Bijna helft van bedrijven maakte in 2020 gebruik van coronasteun
Bijna de helft van de bedrijven met twee of meer personen in dienst maakte in 2020 gebruik van een steunmaatregel van de overheid. De meeste bedrijven deden een aanvraag voor loonsteun, daarna volgden een tegemoetkoming voor vaste lasten en uitstel van betalingen. In totaal deed 48 procent van de bedrijven een steunverzoek.
Het Centraal Bureau voor de Statistiek berekende dat op basis van voorlopige cijfers in opdracht van het ministerie van Economische Zaken en Klimaat.
Het meest werd gebruikgemaakt van de NOW-regeling (28 procent) - deze staat ook wel bekend als de loonsteun.
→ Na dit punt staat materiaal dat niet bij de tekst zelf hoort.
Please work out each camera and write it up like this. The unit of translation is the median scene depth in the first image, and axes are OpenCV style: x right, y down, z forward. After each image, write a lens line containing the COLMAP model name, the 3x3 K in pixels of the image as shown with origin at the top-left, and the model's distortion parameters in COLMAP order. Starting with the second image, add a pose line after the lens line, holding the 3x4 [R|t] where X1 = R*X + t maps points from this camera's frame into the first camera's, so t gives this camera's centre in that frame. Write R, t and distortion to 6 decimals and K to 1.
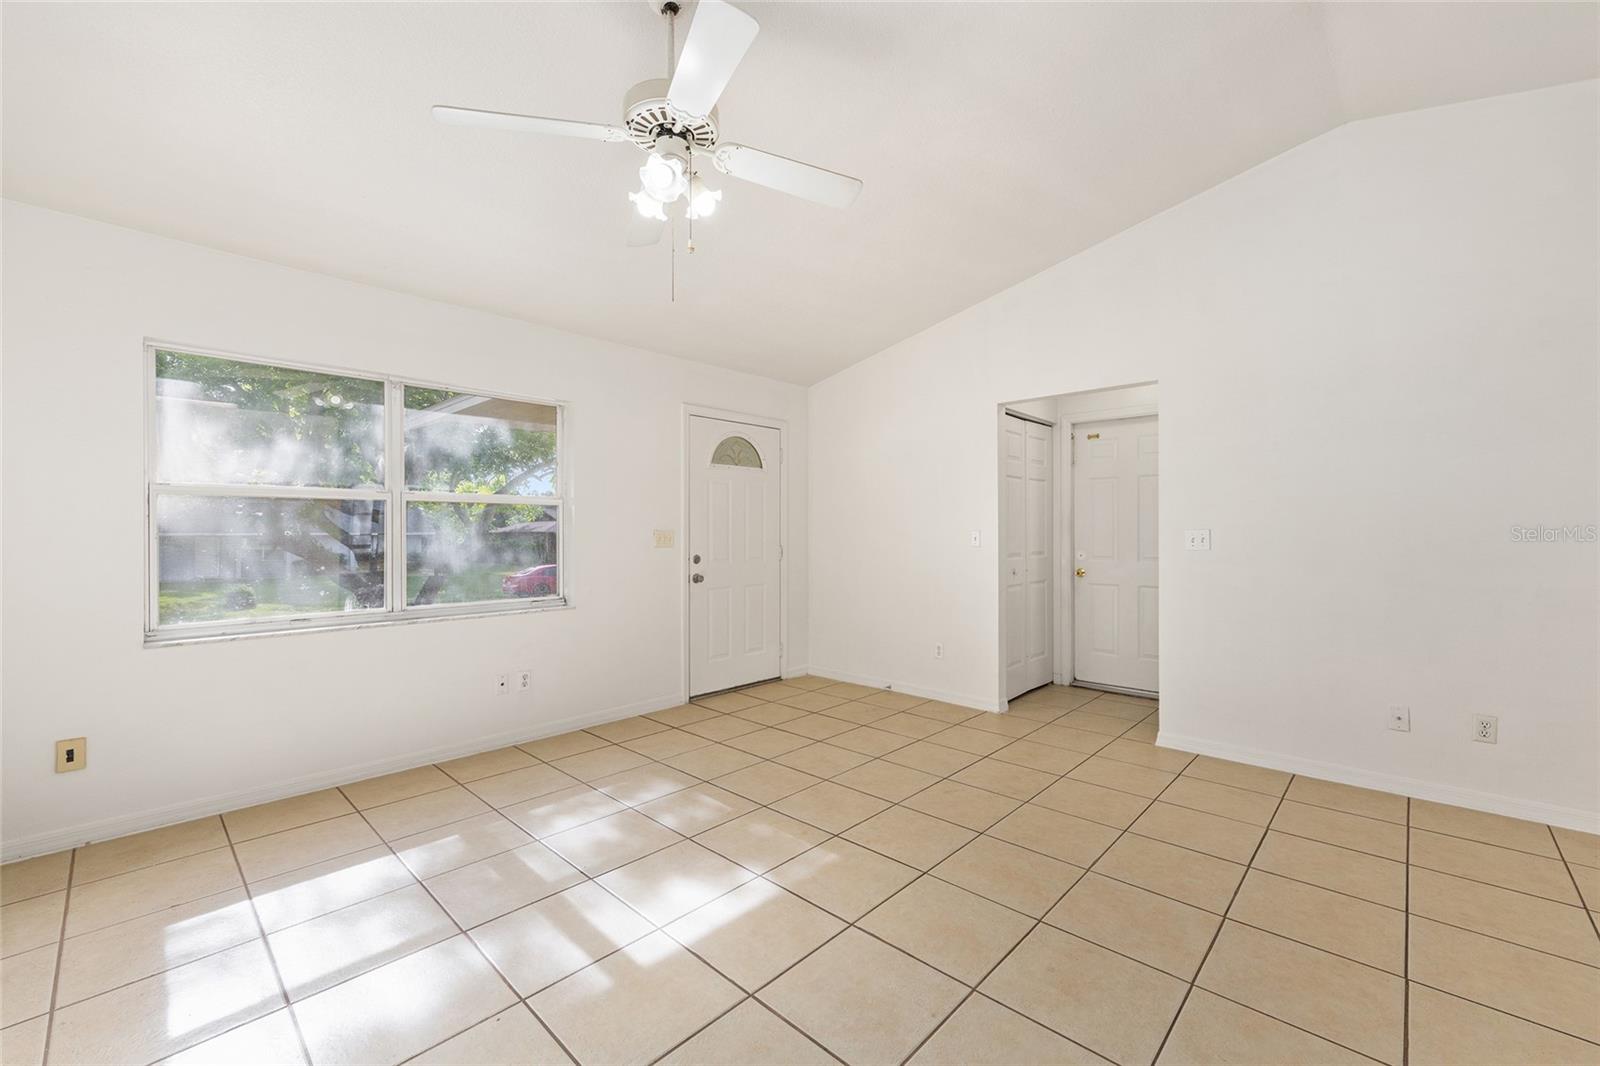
lens RADIAL K [[651.3, 0, 804.5], [0, 651.3, 538.3], [0, 0, 1]] dist [0.000145, 0.001107]
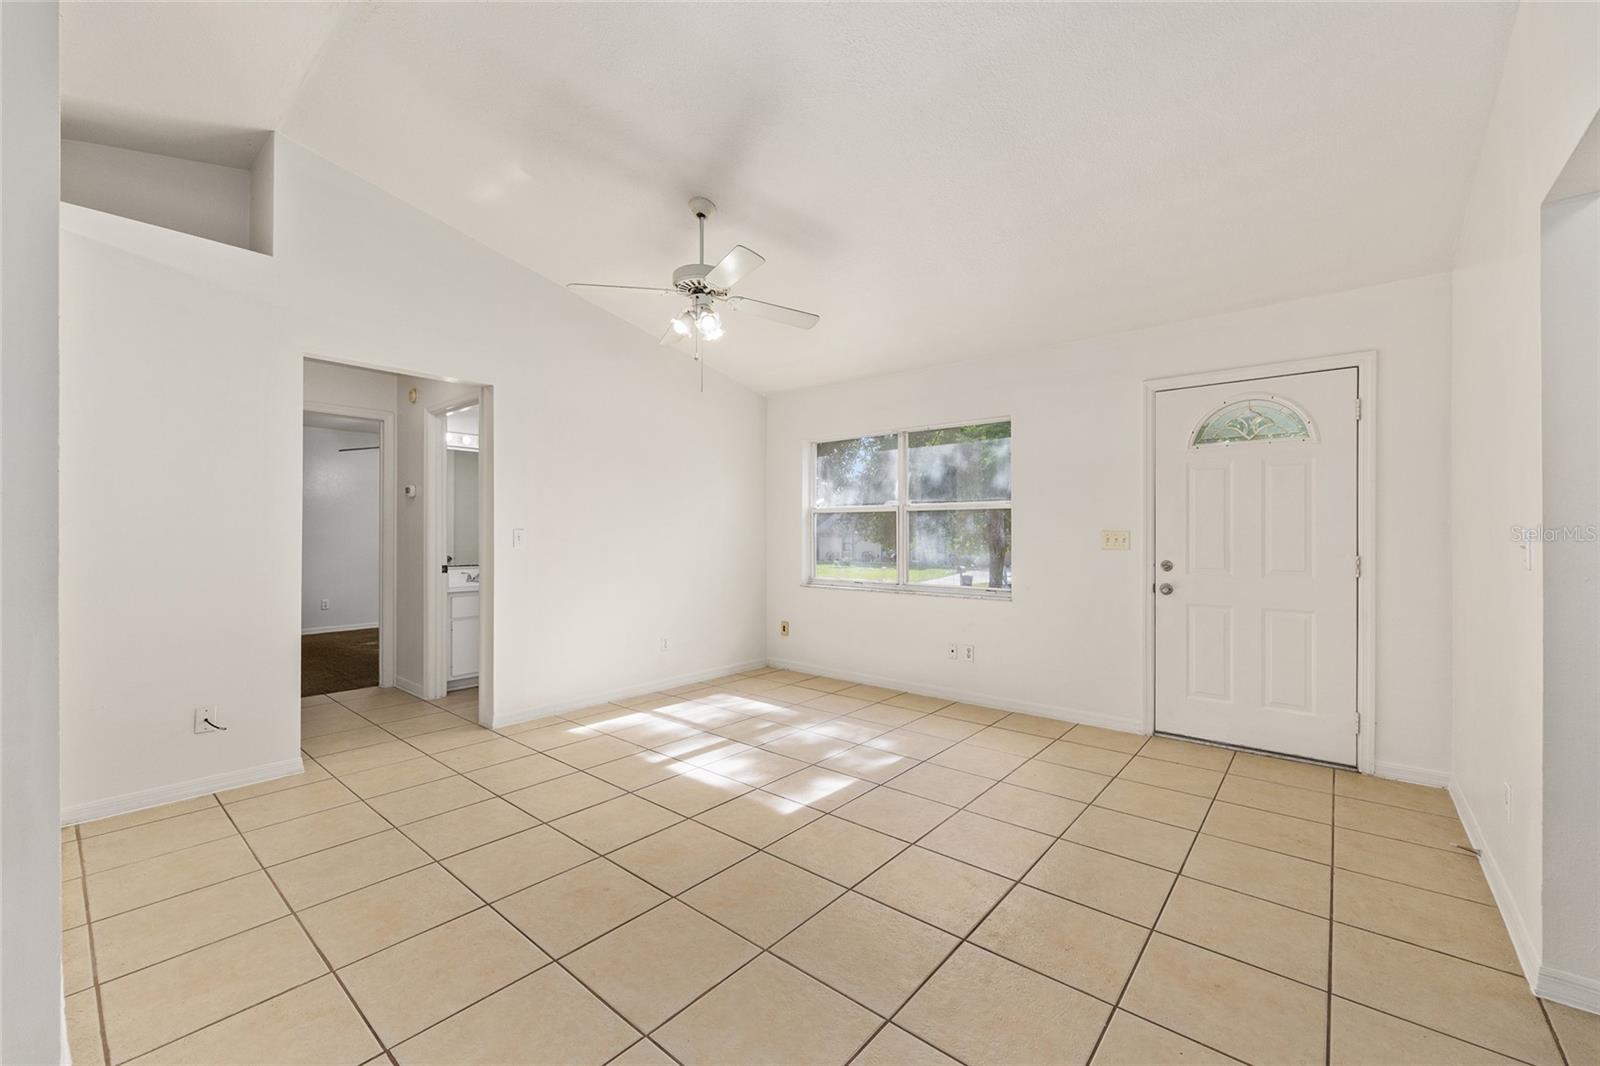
lens RADIAL K [[651.3, 0, 807.8], [0, 651.3, 534.7], [0, 0, 1]] dist [0.000145, 0.001107]
pose [[0.058752, 0.001204, -0.998272, 0.637153], [-0.014763, 0.999891, 0.000337, -0.000166], [0.998163, 0.014718, 0.058763, 0.511069]]
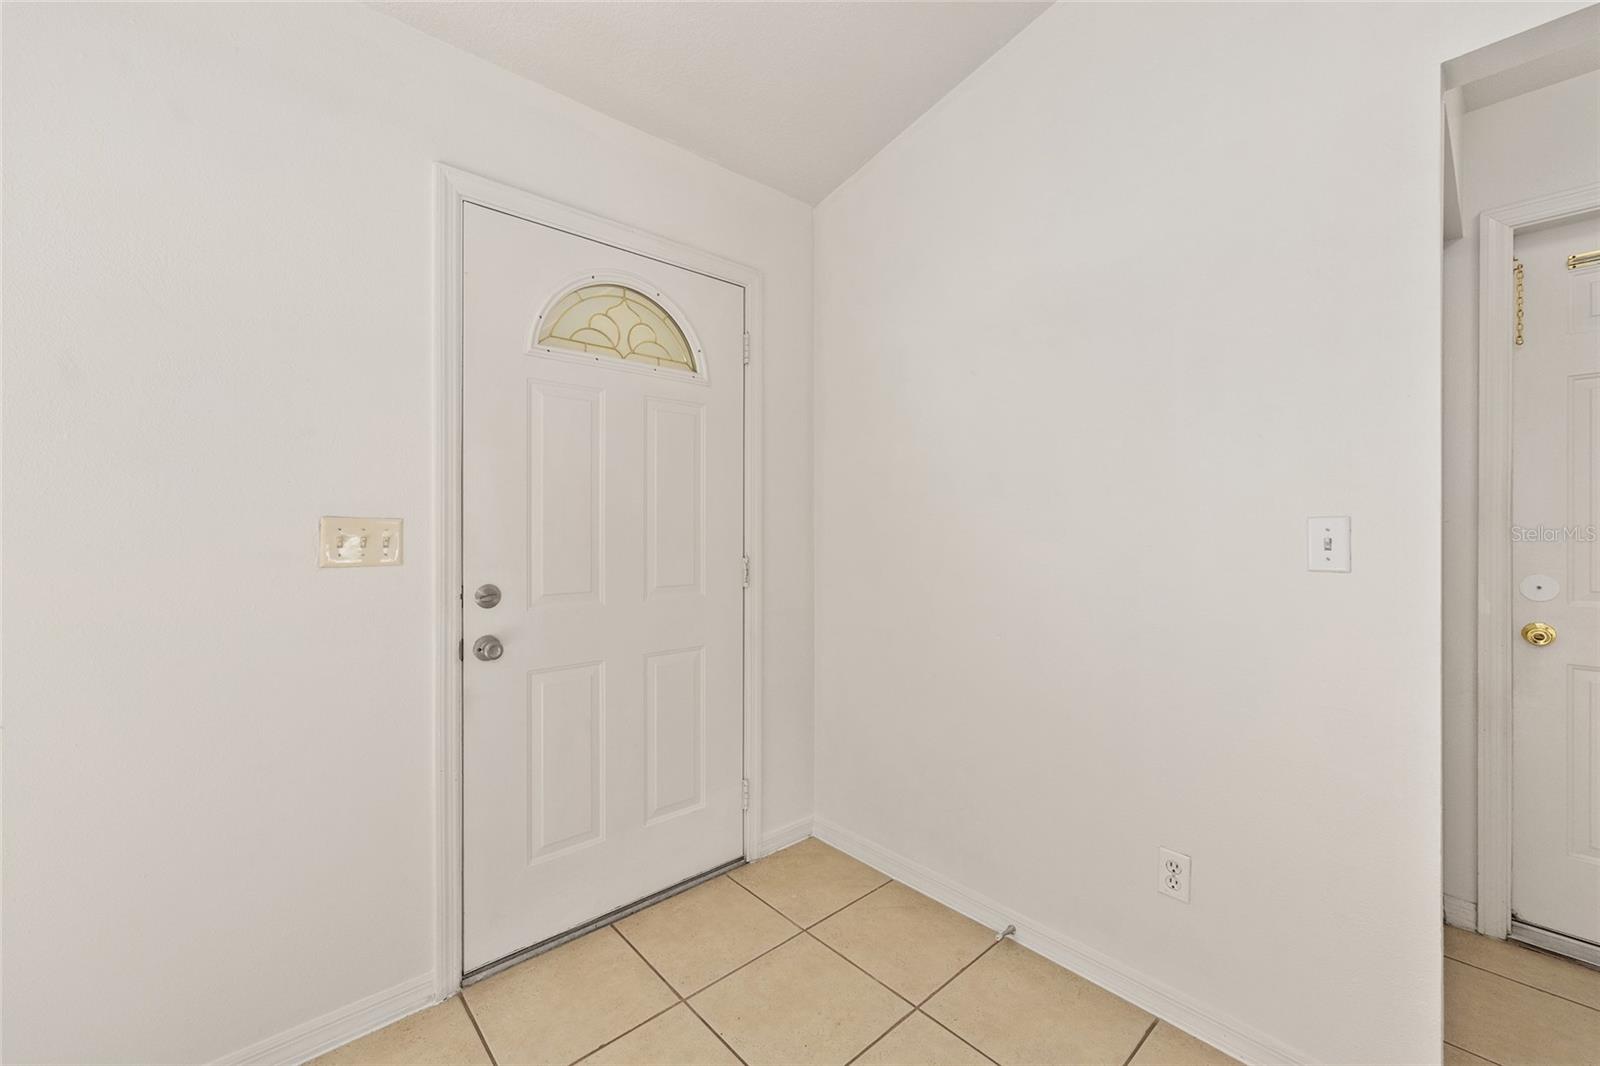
lens RADIAL K [[651.3, 0, 799.0], [0, 651.3, 528.9], [0, 0, 1]] dist [0.000145, 0.001107]
pose [[0.995676, 0.002320, -0.092868, 0.045599], [-0.002893, 0.999978, -0.006035, -0.004223], [0.092852, 0.006277, 0.995660, 0.659575]]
Daarna volgde de TOGS/TVL-regeling (24 procent) - de steun voor vaste lasten - en de uitstel van belastingbetaling (22 procent). Een deel van de bedrijven gebruikte een combinatie van deze regelingen.
Zelfstandige ondernemers zijn niet in deze berekeningen meegenomen. Zij konden aanspraak maken op de Tozo-regeling.
De meeste steun werd aangevraagd door horecabedrijven. Horecabedrijven moesten maanden hun deuren gesloten houden. Hetzelfde overkwam de overige dienstverlening (zoals kappers en schoonheidssalons) en cultuur, sport en recreatie. Ook vanuit deze sectoren kwamen veel aanvragen voor steun.
Tijdens de eerste aanvraagperiode maakten de meeste bedrijven gebruik van de regeling voor loonkosten of vaste lasten. In de tweede aanvraagperiode was dat minder, maar toen waren er ook minder maatregelen van kracht. De economie groeide in het derde kwartaal met 7,8 procent ten opzicht van het kwartaal eerder.
Toen aan het einde van het jaar eerst de horeca en later veel andere sectoren weer dicht moesten, nam het gebruik van de loonsteun weer toe. Wel waren er minder aanvragen dan bij de eerste aanvraagperiode.